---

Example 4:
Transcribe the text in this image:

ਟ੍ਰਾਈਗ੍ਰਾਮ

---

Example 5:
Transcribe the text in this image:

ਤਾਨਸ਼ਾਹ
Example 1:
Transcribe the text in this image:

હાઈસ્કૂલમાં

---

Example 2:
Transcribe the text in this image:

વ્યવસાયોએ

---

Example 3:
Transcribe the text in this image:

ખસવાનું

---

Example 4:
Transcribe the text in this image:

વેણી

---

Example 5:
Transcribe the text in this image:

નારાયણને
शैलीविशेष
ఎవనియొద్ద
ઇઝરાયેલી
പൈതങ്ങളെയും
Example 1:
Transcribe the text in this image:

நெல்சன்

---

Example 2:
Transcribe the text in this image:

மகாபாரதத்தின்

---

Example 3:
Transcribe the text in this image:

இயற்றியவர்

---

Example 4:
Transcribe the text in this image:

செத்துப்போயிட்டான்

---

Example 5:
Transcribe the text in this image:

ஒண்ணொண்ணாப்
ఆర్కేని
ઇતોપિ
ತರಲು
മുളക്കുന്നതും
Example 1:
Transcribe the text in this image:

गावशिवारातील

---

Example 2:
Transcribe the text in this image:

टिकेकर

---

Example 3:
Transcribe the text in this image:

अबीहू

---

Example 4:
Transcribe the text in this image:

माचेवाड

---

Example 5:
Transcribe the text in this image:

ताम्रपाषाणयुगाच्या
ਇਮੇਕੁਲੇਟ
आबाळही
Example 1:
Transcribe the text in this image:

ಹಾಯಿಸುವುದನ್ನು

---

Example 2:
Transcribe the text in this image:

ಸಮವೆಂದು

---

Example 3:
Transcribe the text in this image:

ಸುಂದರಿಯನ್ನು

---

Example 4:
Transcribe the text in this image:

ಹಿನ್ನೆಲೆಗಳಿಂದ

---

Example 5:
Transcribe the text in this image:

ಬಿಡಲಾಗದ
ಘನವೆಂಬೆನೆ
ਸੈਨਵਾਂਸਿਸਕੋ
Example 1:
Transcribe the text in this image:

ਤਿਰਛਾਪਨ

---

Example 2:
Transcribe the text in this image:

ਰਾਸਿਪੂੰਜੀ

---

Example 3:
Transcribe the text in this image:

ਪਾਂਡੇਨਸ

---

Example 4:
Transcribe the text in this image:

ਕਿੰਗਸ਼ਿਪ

_Task objective_. The data above needs to be repeated exactly, line for line.

_Problem solution_.
---

Example 4:
Transcribe the text in this image:

ਟ੍ਰਾਈਗ੍ਰਾਮ

---

Example 5:
Transcribe the text in this image:

ਤਾਨਸ਼ਾਹ
Example 1:
Transcribe the text in this image:

હાઈસ્કૂલમાં

---

Example 2:
Transcribe the text in this image:

વ્યવસાયોએ

---

Example 3:
Transcribe the text in this image:

ખસવાનું

---

Example 4:
Transcribe the text in this image:

વેણી

---

Example 5:
Transcribe the text in this image:

નારાયણને
शैलीविशेष
ఎవనియొద్ద
ઇઝરાયેલી
പൈതങ്ങളെയും
Example 1:
Transcribe the text in this image:

நெல்சன்

---

Example 2:
Transcribe the text in this image:

மகாபாரதத்தின்

---

Example 3:
Transcribe the text in this image:

இயற்றியவர்

---

Example 4:
Transcribe the text in this image:

செத்துப்போயிட்டான்

---

Example 5:
Transcribe the text in this image:

ஒண்ணொண்ணாப்
ఆర్కేని
ઇતોપિ
ತರಲು
മുളക്കുന്നതും
Example 1:
Transcribe the text in this image:

गावशिवारातील

---

Example 2:
Transcribe the text in this image:

टिकेकर

---

Example 3:
Transcribe the text in this image:

अबीहू

---

Example 4:
Transcribe the text in this image:

माचेवाड

---

Example 5:
Transcribe the text in this image:

ताम्रपाषाणयुगाच्या
ਇਮੇਕੁਲੇਟ
आबाळही
Example 1:
Transcribe the text in this image:

ಹಾಯಿಸುವುದನ್ನು

---

Example 2:
Transcribe the text in this image:

ಸಮವೆಂದು

---

Example 3:
Transcribe the text in this image:

ಸುಂದರಿಯನ್ನು

---

Example 4:
Transcribe the text in this image:

ಹಿನ್ನೆಲೆಗಳಿಂದ

---

Example 5:
Transcribe the text in this image:

ಬಿಡಲಾಗದ
ಘನವೆಂಬೆನೆ
ਸੈਨਵਾਂਸਿਸਕੋ
Example 1:
Transcribe the text in this image:

ਤਿਰਛਾਪਨ

---

Example 2:
Transcribe the text in this image:

ਰਾਸਿਪੂੰਜੀ

---

Example 3:
Transcribe the text in this image:

ਪਾਂਡੇਨਸ

---

Example 4:
Transcribe the text in this image:

ਕਿੰਗਸ਼ਿਪ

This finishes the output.